Brano citato:
------------------------------

Ma non finisce qui. Un italiano su quattro è convinto che non sia da considerare violenza"commentare un abuso fisico subito da una donna affermando che è meno grave perché gli atteggiamenti di lei, il suo abbigliamento o aspetto comunicavano che era disponibile". In poche parole, se una donna sorride e indossa una minigonna vuole per forza starci. In questo caso sono soprattutto gli uomini a pensarlo, il 30% contro però un pesante 20% tra le donne.

L’Istat riporta che in Italia il 31,5% delle donne ha subìto nel corso della propria vita una qualche forma di violenza fisica o sessuale e dall’inizio dell’anno si contano ben 103 femminicidi, in aumento rispetto allo scorso anno. In Italia, ogni giorno, si registrano 89 episodi di violenza sulle donne. Ma da una ricerca Ipsos per WeWorld è emerso che meno del 40% delle donne è consapevole di aver subito una forma di molestia almeno una volta nella propria vita. Il 70% delle lavoratrici ha però asserito di aver subito discriminazioni in ambito lavorativo, più del 40% ha dichiarato di aver subito una forma di violenza e/o molestia oppure un atto violento o una forma di controllo nel corso di una relazione sentimentale o familiare. Tra quelle che hanno dichiarato di non avere mai subito molestia, a fine indagine una su 5 ha dichiarato di avere subito almeno tre forme di molestia nel corso di una relazione sentimentale o familiare.

------------------------------

Consegne:
[a] Secondo il brano, quanti femminicidi si contano in Italia dall'inizio dell'anno?
[b] Nel brano, ricopia tutto ciò che va da "Ma non finisce" giù fino a "tra le donne.", mettendo "gonna corta" al posto di "minigonna".
Per rispondere serve solo il brano, senza altre fonti.

------------------------------

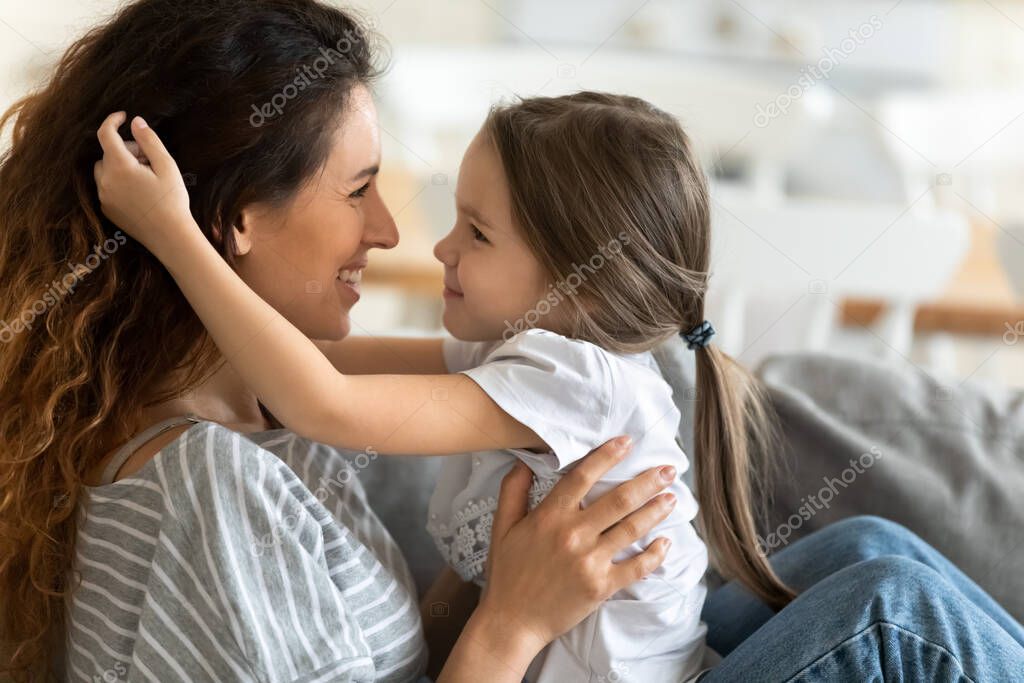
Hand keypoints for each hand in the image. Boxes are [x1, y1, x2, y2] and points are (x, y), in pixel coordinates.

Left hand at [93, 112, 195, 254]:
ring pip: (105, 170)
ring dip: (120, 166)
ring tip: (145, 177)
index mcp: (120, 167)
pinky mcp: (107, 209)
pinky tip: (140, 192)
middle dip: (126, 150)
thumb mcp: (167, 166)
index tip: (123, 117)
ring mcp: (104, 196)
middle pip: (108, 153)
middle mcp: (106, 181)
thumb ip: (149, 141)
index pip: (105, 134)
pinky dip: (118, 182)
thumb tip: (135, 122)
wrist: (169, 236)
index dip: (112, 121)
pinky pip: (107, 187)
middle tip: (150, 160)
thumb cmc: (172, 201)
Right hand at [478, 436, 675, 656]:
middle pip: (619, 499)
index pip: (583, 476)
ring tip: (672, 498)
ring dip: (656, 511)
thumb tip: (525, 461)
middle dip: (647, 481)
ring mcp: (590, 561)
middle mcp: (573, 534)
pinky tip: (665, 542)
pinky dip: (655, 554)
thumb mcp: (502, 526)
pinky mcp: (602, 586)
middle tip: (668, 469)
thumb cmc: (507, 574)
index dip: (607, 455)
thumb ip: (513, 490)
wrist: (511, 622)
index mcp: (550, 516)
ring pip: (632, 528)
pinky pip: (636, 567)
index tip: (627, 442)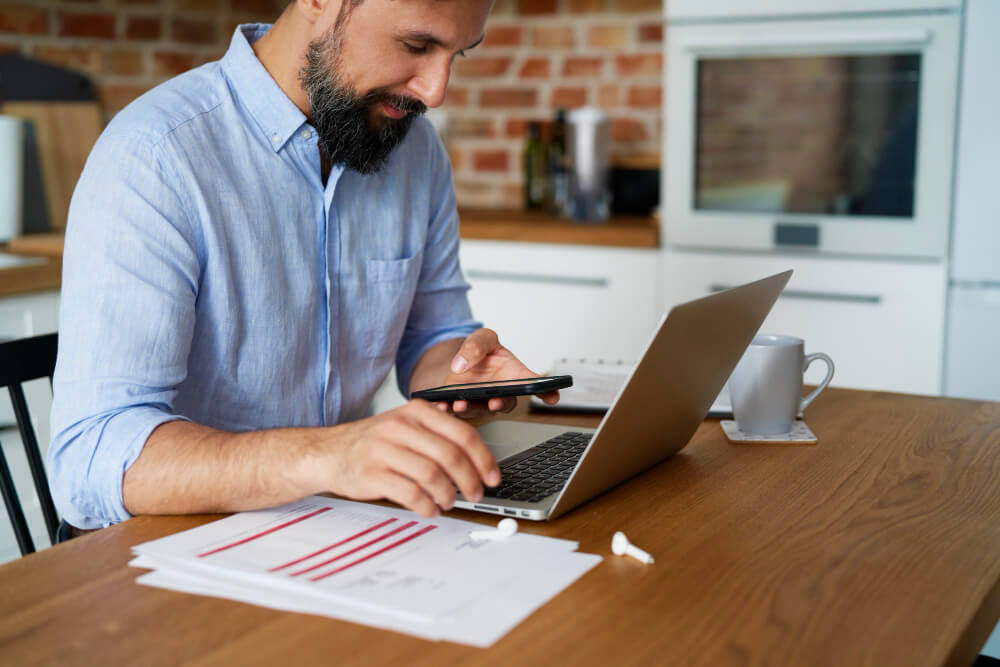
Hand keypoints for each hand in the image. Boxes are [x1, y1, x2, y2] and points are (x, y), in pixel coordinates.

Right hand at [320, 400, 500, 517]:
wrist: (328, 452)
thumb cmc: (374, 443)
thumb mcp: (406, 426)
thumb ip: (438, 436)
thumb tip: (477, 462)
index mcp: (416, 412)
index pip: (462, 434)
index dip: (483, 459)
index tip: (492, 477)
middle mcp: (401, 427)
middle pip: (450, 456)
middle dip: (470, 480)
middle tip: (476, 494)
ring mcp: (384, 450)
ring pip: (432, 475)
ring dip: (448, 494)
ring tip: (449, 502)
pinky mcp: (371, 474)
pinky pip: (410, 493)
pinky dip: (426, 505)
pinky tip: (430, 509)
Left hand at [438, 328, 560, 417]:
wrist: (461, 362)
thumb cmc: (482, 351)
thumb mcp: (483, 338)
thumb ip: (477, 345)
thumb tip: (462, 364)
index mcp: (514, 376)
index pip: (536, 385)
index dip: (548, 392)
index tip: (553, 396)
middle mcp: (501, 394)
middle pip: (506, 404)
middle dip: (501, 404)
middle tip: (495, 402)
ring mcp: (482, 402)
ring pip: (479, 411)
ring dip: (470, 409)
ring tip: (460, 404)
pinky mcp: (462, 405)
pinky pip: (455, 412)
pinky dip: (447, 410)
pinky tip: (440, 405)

------------------------------

Soluzioni:
[a] Se ne contano 103, in aumento rispetto allo scorso anno.

[b]
Ma non finisce qui. Un italiano su quattro è convinto che non sia da considerare violenza"commentare un abuso fisico subito da una donna affermando che è meno grave perché gli atteggiamenti di lei, il suo abbigliamento o aspetto comunicavano che era disponibile". In poche parole, se una donna sorride e indossa una gonna corta vuole per forza starci. In questo caso sono soprattutto gli uomini a pensarlo, il 30% contro però un pesante 20% tra le donne.